练习材料
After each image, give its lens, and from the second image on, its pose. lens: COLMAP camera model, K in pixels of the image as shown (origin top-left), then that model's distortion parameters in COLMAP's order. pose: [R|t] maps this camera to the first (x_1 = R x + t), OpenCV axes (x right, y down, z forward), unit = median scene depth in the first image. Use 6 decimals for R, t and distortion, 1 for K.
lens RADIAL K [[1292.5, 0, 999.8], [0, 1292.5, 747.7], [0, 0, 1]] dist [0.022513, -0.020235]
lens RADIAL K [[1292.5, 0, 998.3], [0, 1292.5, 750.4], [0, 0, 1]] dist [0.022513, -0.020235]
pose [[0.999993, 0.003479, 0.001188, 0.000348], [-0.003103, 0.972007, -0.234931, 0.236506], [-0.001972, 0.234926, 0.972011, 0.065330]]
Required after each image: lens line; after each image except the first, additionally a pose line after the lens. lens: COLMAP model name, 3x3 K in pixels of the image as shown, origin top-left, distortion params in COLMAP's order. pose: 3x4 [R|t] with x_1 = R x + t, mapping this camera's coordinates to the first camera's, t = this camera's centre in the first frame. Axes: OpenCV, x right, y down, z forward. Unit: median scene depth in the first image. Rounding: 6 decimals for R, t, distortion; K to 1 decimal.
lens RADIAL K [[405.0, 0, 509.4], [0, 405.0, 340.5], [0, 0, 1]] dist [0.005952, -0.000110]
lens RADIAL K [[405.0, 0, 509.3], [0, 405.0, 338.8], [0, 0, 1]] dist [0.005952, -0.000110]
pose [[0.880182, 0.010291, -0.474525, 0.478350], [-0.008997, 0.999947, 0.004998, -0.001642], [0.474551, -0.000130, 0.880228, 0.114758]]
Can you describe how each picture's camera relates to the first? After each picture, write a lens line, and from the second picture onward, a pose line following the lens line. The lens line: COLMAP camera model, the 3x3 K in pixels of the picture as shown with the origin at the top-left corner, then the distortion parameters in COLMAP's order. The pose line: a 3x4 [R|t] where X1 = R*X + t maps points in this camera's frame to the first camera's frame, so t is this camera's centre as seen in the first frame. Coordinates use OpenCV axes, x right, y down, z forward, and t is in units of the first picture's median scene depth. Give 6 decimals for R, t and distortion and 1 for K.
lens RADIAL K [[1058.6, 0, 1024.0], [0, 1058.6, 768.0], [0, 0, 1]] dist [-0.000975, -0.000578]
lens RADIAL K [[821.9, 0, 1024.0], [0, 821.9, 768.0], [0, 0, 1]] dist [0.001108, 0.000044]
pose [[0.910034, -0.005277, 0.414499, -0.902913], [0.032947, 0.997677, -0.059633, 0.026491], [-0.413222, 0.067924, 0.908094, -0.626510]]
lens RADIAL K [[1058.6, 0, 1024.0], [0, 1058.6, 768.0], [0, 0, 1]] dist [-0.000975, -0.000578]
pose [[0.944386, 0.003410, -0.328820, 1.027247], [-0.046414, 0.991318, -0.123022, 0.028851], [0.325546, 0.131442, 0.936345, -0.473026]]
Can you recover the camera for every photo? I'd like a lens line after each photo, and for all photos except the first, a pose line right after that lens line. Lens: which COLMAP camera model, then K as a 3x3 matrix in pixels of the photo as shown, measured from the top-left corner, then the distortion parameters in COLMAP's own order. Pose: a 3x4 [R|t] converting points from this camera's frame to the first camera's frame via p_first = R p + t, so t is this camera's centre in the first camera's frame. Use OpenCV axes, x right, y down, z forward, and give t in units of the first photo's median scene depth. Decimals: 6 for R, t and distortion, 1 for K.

练习
把上面的全部条目逐行整理成编号列表，空行略去不计。

你的回答
1. After each image, give its lens, and from the second image on, its pose. lens: COLMAP camera model, K in pixels of the image as shown (origin top-left), then that model's distortion parameters in COLMAP's order. pose: [R|t] maps this camera to the first (x_1 = R x + t), OpenCV axes (x right, y down, z forward), unit = median scene depth in the first image. Use 6 decimals for R, t and distortion, 1 for K.
2. lens RADIAL K [[1292.5, 0, 999.8], [0, 1292.5, 747.7], [0, 0, 1]] dist [0.022513, -0.020235]
3. lens RADIAL K [[1292.5, 0, 998.3], [0, 1292.5, 750.4], [0, 0, 1]] dist [0.022513, -0.020235]
4. pose [[0.999993, 0.003479, 0.001188, 0.000348], [-0.003103, 0.972007, -0.234931, 0.236506], [-0.001972, 0.234926, 0.972011, 0.065330]]
5. Required after each image: lens line; after each image except the first, additionally a pose line after the lens. lens: COLMAP model name, 3x3 K in pixels of the image as shown, origin top-left, distortion params in COLMAP's order. pose: 3x4 [R|t] with x_1 = R x + t, mapping this camera's coordinates to the first camera's, t = this camera's centre in the first frame. Axes: OpenCV, x right, y down, z forward. Unit: median scene depth in the first image. Rounding: 6 decimals for R, t, distortion; K to 1 decimal.
6. lens RADIAL K [[405.0, 0, 509.4], [0, 405.0, 340.5], [0, 0, 1]] dist [0.005952, -0.000110]
7. lens RADIAL K [[405.0, 0, 509.3], [0, 405.0, 338.8], [0, 0, 1]] dist [0.005952, -0.000110]
8. pose [[0.880182, 0.010291, -0.474525, 0.478350], [-0.008997, 0.999947, 0.004998, -0.001642], [0.474551, -0.000130, 0.880228, 0.114758]]
9. Can you describe how each picture's camera relates to the first? After each picture, write a lens line, and from the second picture onward, a pose line following the lens line. The lens line: COLMAP camera model, the 3x3 K in pixels of the picture as shown with the origin at the top-left corner, then the distortion parameters in COLMAP's order. The pose line: a 3x4 [R|t] where X1 = R*X + t maps points in this camera's frame to the first camera's frame, so t is this camera's centre as seen in the first frame. Coordinates use OpenCV axes, x right, y down, z forward, and t is in units of the first picture's median scene depth. Give 6 decimals for R, t and distortion and 1 for K.
10. lens RADIAL K [[1058.6, 0, 1024.0], [0, 1058.6, 768.0], [0, 0, 1]] dist [-0.000975, -0.000578]
11. lens RADIAL K [[821.9, 0, 1024.0], [0, 821.9, 768.0], [0, 0, 1]] dist [0.001108, 0.000044]
12. pose [[0.910034, -0.005277, 0.414499, -0.902913], [0.032947, 0.997677, -0.059633, 0.026491], [-0.413222, 0.067924, 0.908094, -0.626510]]
13. lens RADIAL K [[1058.6, 0, 1024.0], [0, 1058.6, 768.0], [0, 0, 1]] dist [-0.000975, -0.000578]
14. pose [[0.944386, 0.003410, -0.328820, 1.027247], [-0.046414, 0.991318, -0.123022, 0.028851], [0.325546, 0.131442, 0.936345, -0.473026]]
15. Can you recover the camera for every photo? I'd like a lens line after each photo, and for all photos except the first, a pose line right after that lens line. Lens: which COLMAP camera model, then K as a 3x3 matrix in pixels of the photo as shown, measured from the top-left corner, then the distortion parameters in COLMAP's own order. Pose: a 3x4 [R|t] converting points from this camera's frame to the first camera's frame via p_first = R p + t, so t is this camera's centre in the first camera's frame. Use OpenCV axes, x right, y down, z forward, and give t in units of the first photo's median scene depth. Decimals: 6 for R, t and distortion, 1 for K.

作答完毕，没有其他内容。